We begin today’s roundup with former US attorney Barbara McQuade, writing at USA Today, who lays out five ways Trump may still be in legal peril:
A fourth legal challenge looms regarding the Trump Foundation, a nonprofit organization that Trump voluntarily dissolved last year after the New York attorney general filed a civil lawsuit. The lawsuit alleged that the foundation was serving as a “checkbook” for Trump’s business and political interests, engaging in “a shocking pattern of illegality.” The allegations in the civil suit could very easily become the basis for federal charges of mail fraud, wire fraud or tax offenses for the foundation and its officers and directors, including Trump and his children, if it can be shown that they acted with criminal intent.
A fifth legal threat exists in the form of lawsuits alleging that Trump has violated the emoluments clauses of the Constitution. Presidents are prohibited from accepting things of value from foreign governments or from profiting from their presidency. Pending lawsuits say Trump is doing just that. Attorneys general in Maryland and the District of Columbia have filed lawsuits arguing that Trump is using his Trump International Hotel in Washington, D.C., to profit illegally off of his presidency. The government of Saudi Arabia and government lobbyists have rented rooms from the Trump hotel, creating an apparent conflict of interest for the president.

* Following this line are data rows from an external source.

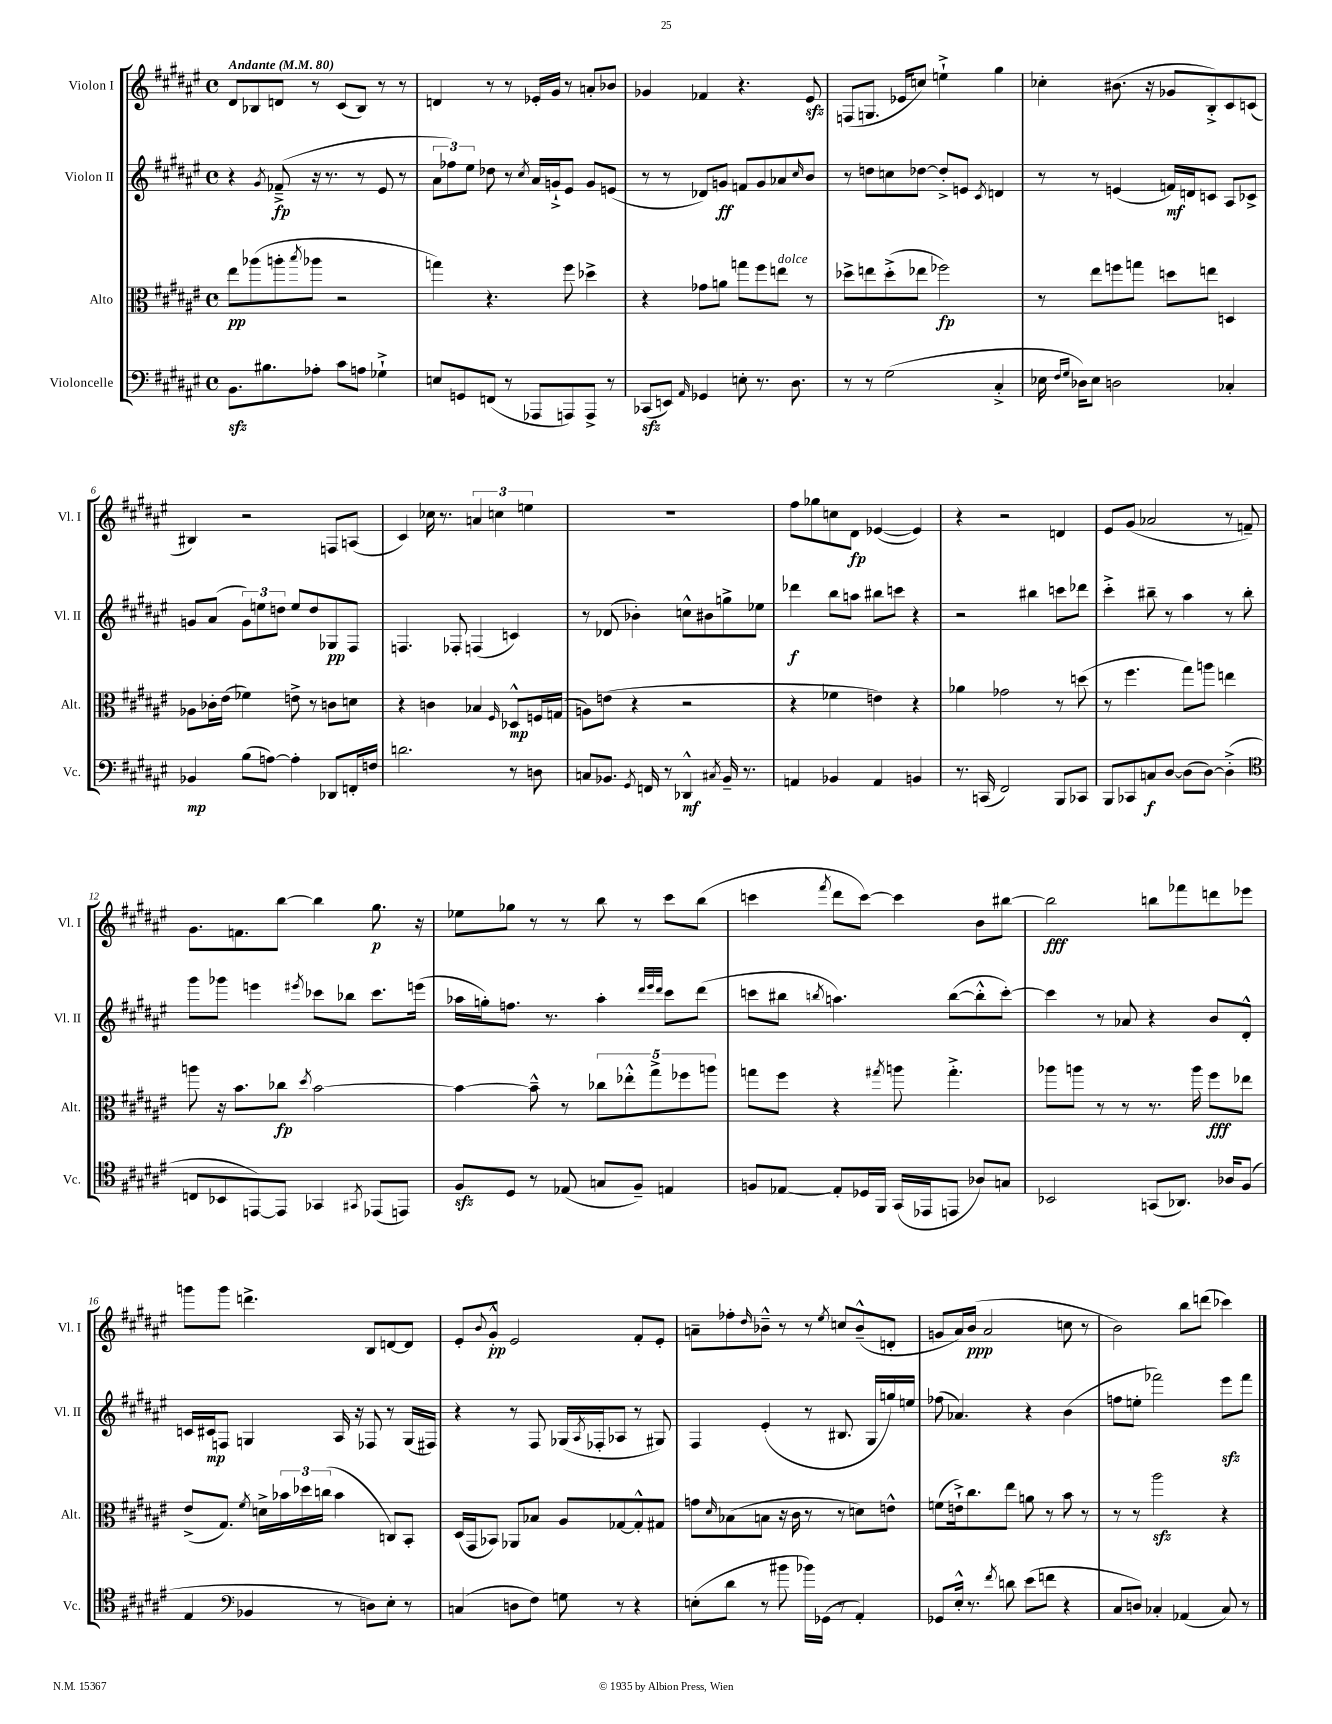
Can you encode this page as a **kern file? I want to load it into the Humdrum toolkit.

**kern	**kern	**kern	**kern
*staff4	*staff3	*staff2	*staff1
*clefF4	*clefC3	*clefG2	*clefG2
*k[f#c#g#d#a#e#]	*k[f#c#g#d#a#e#]	*k[f#c#g#d#a#e#]	*k[f#c#g#d#a#e#]
*M4/4	*M4/4	*M4/4	*M4/4
*met(c)	*met(c)	*met(c)	*met(c)
*MM80	*MM80	*MM80	*MM80
8.BB	8ee#	4r	8d#
.	(8aa-	.	8B-
8.B#	.	.	.
.	.	8qg#	.
.	8aa'	(8f-~^	8d
.	8qbb	.	.
8A-'	8aa-	16r	8r
.	.	8.r	.
8c#	2r	.	(8c#
8A	.	8r	8B-)
4G-`^	.	8e#	8r
.	.	8r	8r
=	=	=	=
8E	4gg)	12a#	4d
.	.	12ff-)	.
8GG	.	.	.
.	.	12ee#	.
(8FF	4.r	8dd-	8r
8r	.	8r	8r
.	.	8qcc#	.
8AAA-	.	16a#	16e-'
.	.	16g`^	16g#
8AAA)	8ff#	8e#	8r
8AAA^	4dd-^	8g	8a'
8r	.	(8e	8b-
=	=	=	=
(8CC-	4r	8r	4g-
8EE)	.	8r	.
16qqAA#	.	.	.
4GG-	8g-	8d-)	4f-
.	8a	8g	.
8E'	8gg	8f	4.r
8.r	8ff#	8g	.
.	8ee	8a-	.
8.D#	.	.	.
.	.	16qqcc#	.
.	8r	8b	8e#
=	=	=	=
8r	8dd-^	8r	(8F
8r	8ee	8dd	8.G
(2G#	(8dd-'^	8cc	.
.	.	.	16e-
.	8ee-	[8dd-	8cc)
.	2ff-)	8dd-'^]	4ee`^
.	.	8e	.
.	.	8qc#	.
4C#'^	.	4d	4gg#
=	=	=	=
16E-	8r	8r	4cc-'
16qqF#	.	.	.
16qqG#	.	.	.
16D-)	.	.	.
8E-	8ee#	8r	.
2D	8ff	(4e	(8.b#
.	8gg	.	.
.	.	.	16r
.	8dd	16f)	8g-
.	.	16d	.
.	8ee	8c	8B'^)
4C-'	4D	8A#	8c#
.	.	8c-^	(8c
=	=	=	=
4BB-	8A-	8g	4B#)
.	16c-'	(8a#	.
.	(16e#	.	.
(8B	4f-)	12g)	2r
.	.	12ee	.
[8A)	.	.	.
.	.	12dd	.
4A']	8e^	8ee	.
.	8r	8dd	.
8DD-	8c	8G-	8F
16FF'	8d	8F#	(8A
16F	.	.	.
=	=	=	=
2.d	4r	4.F	4c#)
.	4c	.	16cc-
.	.	.	8.r
.	.	8F-'	.
.	4B-	(4F	6a
.	.	.	6cc
.	16qqF#	.	.
8r	8D-^^	4c)	.
.	.	.	6ee
8D	16F	.	.
.	(16G	.	.
=	=	=	=
8C	8A)	8r	1r
8.BB-	(8e	(8d-	.
.	4r	4b-')	.
8qGG#	.	.	.
16FF	.	.	.
8r	.	.	.
4DD-^^	2r	8cc^^	.
.	.	8b#	.
8qC#	.	.	.
16BB-~	.	8gg^	.
8.r	.	.	.
.	.	8ee-	.
=	=	=	=
4AA	4r	4ddd-	8ff#
.	.	.	8gg-
4BB-	4f-	8bb	8cc
.	.	8aa	8d#
4AA	4e)	8bb#	([4e-
.	.	8ccc	.
4BB	4r	4r	4e-])
=	=	=	=
8.r	4a-	2r	4r
(16CC	.	.	.
2FF#)	2g-	.	2r
.	.	4bb#	.
8BBB	8r	8ccc	4d
8CC-	(8dd	8ddd-	.
=	=	=	=
8BBB	8r	4ccc#'^	8e#
8CC-	4.ff#	.	(8g#
8C	.	8bb#~	2a-
[8D#	.	8r	.
(8D#]	8gg#)	4aa#	.
[8D#)	8aa	.	.
(4D#'^]	4ee	8r	8r
.	.	8bb#'	8f~)
=	=	=	=
*clefC4	*	*	*
8C	8aa	8ggg#	8.g#
8BB-	16r	8ggg-	.
.	8.b	.	8.f
[8EE)	.	4eee	.
8EE]	8cc-	.	[8bb
.	8qdd#	8qeee#	.
4GG-	[2b	8ccc-	4bb]
.	.	8bb-	.
8qGG#	.	.	.
(8EE-	.	8.ccc-	8.gg#
8EE)	.	.	.
.	.	(16eee	16r
=	=	=	=
8F#	4b_	16aa-	8ee-
.	.	16gg')	.
8D#	.	8.ff	8gg-
8r	8b~^^]	.	8r
.	.	8.r	.
(8E-	8r	.	8r
8G	10cc-	4aa-'	8bb
.	10ee-'^^	.	.
8F#~)	.	.	8r
.	10gg#^	.	.
.	.	32qqddd#	.
.	.	32qqeee#	.
.	.	32qqddd#	.
4E	.	8ccc#	8ccc#
.	10ff-	.	.
.	.	(8ddd#	(8bb
.	10aa	.	.
=	=	=	=
8F	8gg	8ccc	4ccc
[8E-	8ff#	8bb#	.
.	.	8qbb	8qfff#
8E-']	4r	4.aa)	8ddd#
16D-	.	.	[8ccc)
16FF#	.	.	.
.	8qgg#	.	.
(16GG#	8aa	.	4ccc]
16EE-	.	.	.
8EE	4.gg#'^	([8bb	.
8A-)	.	8bb'^^]	8b
8G	.	[8ccc')	[8bb#
=	=	=	=
2BB-	8aa-	4ccc]	2bb#]
.	8aa	.	.
.	8r	8r	.
.	8r	8a-	.
(8GG	8.r	4r	8bb
8.AA-)	.	.	8fff-
.	16aa	.	.
.	8ff#	8b	8ddd
16A-	.	.	.
(8F#	8ee-	8d#'^^	8eee-
=	=	=	=
4E#	(8e#^	16c	8ggg
.	.	16c#	.
.	8.G#)	8F	8ggg
*clefF4	*	*	*
4BB-	.	4G	4.ddd^
.	8qf#	.	.
.	16d^	.	.
.	24b-	.	.
.	24dd-	.	.
.	(24cc	.	.
8r	4b-	16A#	.
.	.	16r	.
8D)	.	8F-	8B
8E#'	8C)	8r	[8d
8r	8BB'	(16G	8d]
.	.	16F#)	.
=	=	=	=
(4C	(16D#	4r	8e#'
.	16GG#	.	.
.	.	.	8qqb
.	8BB-)	.	8g#'^^
8D	8AA-	8r	2e#
8F#)	8B-	8F#	.
8G	8A#	(16G-	.
.	.	8qA#	.
.	.	16F-'	.
8r	[8G-	8A-	.
4r	8G-'^^]	8r	8f#'
.	8G#	8G#)	8e#'
=	=	=	=
(8E'	8g	4F#	8a~
.	16qqd#	.	.
8d#	(8B-	.	8ff-'
.	.	.	16qqdd#
8r	8B	(4e#'	8b-~^^
8b#	16r	.	8r
.	16c#	.	.
16b-)	8r	8r	8r
(16GG-	.	.	.
.	.	.	8qee#
8r	8r	8.B#	8cc
4AA#')	8d)	.	(8b-~^^
.	.	16G#	.
.	8e^^	16gg)	8d'
.	.	16ee	.
=	=	=	=
8GG-	(8f	(8ff-	8g
16E#'^^	16e`^)	4.a-)	16a#)
8.r	8.cc#	.	(16b
.	.	.	2a#
8qf#	.	.	.
8d	8ee#	.	.
(8e#	8a	4r	.
8f	8r	.	.
4r	8b	(4b	8cc
.	8r	.	8r
=	=	=	=
8C#	8r	8ff	2b)
8D)	8r	8ee'	.
4C-'	2aa#	2fff-)	.
(4AA-	.	.	8bb
.	.	.	(8ddd
8C-)	4r	8eee#	4ccc-)
8r	.	8fff-	.
==	==	==	==
*-	*-	*-	*-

Here is Natasha Bertand at The Atlantic on the battle to release the report:
A Justice Department official who requested anonymity to discuss the internal deliberations said earlier this week that “we are hoping to have a public version of the report to Congress and to the public in weeks not months.” But a Democratic staffer who spoke to reporters on Thursday on condition of anonymity said that lawmakers still aren’t sure whether they will see the report itself or a summary of it, and what is in the “public version” of the report is still unclear.
Right now, the main barrier standing in the way of Barr releasing Mueller’s report to Congress is the grand-jury material included in it, according to several Democratic staffers who spoke with reporters on Thursday on the condition of anonymity. Mueller empaneled a grand jury shortly after being appointed in May 2017. A grand jury hears testimony from witnesses, reviews evidence provided by the prosecutor, hears jury instructions that define the law, and then votes on whether a target should be indicted—as such, the grand-jury materials are key to understanding the full scope of the investigation. Federal rules of criminal procedure obligate Barr to redact the grand-jury material, although there have been instances where such material was released to Congress. The Watergate “Road Map,” for example, which was unsealed by the Washington, D.C., District Court in October, was written by the grand-jury foreman at the time specifically for Congress. It outlined the evidence the jury received over the course of the Watergate probe, but made no recommendation about the best course of action—only that it should “presently defer to the House of Representatives and allow the House to determine what action may be warranted at this time by this evidence.”